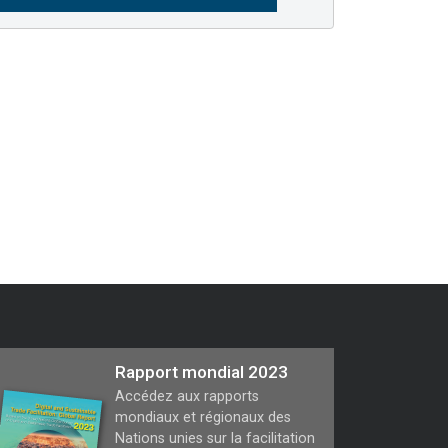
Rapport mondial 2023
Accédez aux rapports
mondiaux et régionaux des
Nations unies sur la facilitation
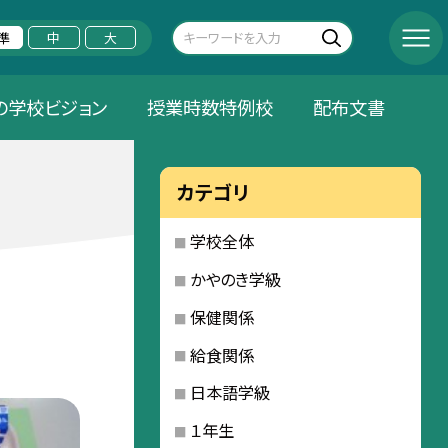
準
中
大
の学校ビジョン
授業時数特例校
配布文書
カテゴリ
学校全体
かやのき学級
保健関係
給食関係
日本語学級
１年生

::::::::

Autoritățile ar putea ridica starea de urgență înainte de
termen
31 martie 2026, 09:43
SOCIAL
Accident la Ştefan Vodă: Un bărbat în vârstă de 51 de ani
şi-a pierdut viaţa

::::::::

From the data above, output exactly the lines between the one containing "Autoritățile ar putea" and the one containing "şi-a pierdut viaţa", counting both of them.

## OUTPUT BELOW
Autoritățile ar putea ridica starea de urgență înainte de
termen
31 martie 2026, 09:43
SOCIAL
Accident la Ştefan Vodă: Un bărbat în vârstă de 51 de ani
şi-a pierdut viaţa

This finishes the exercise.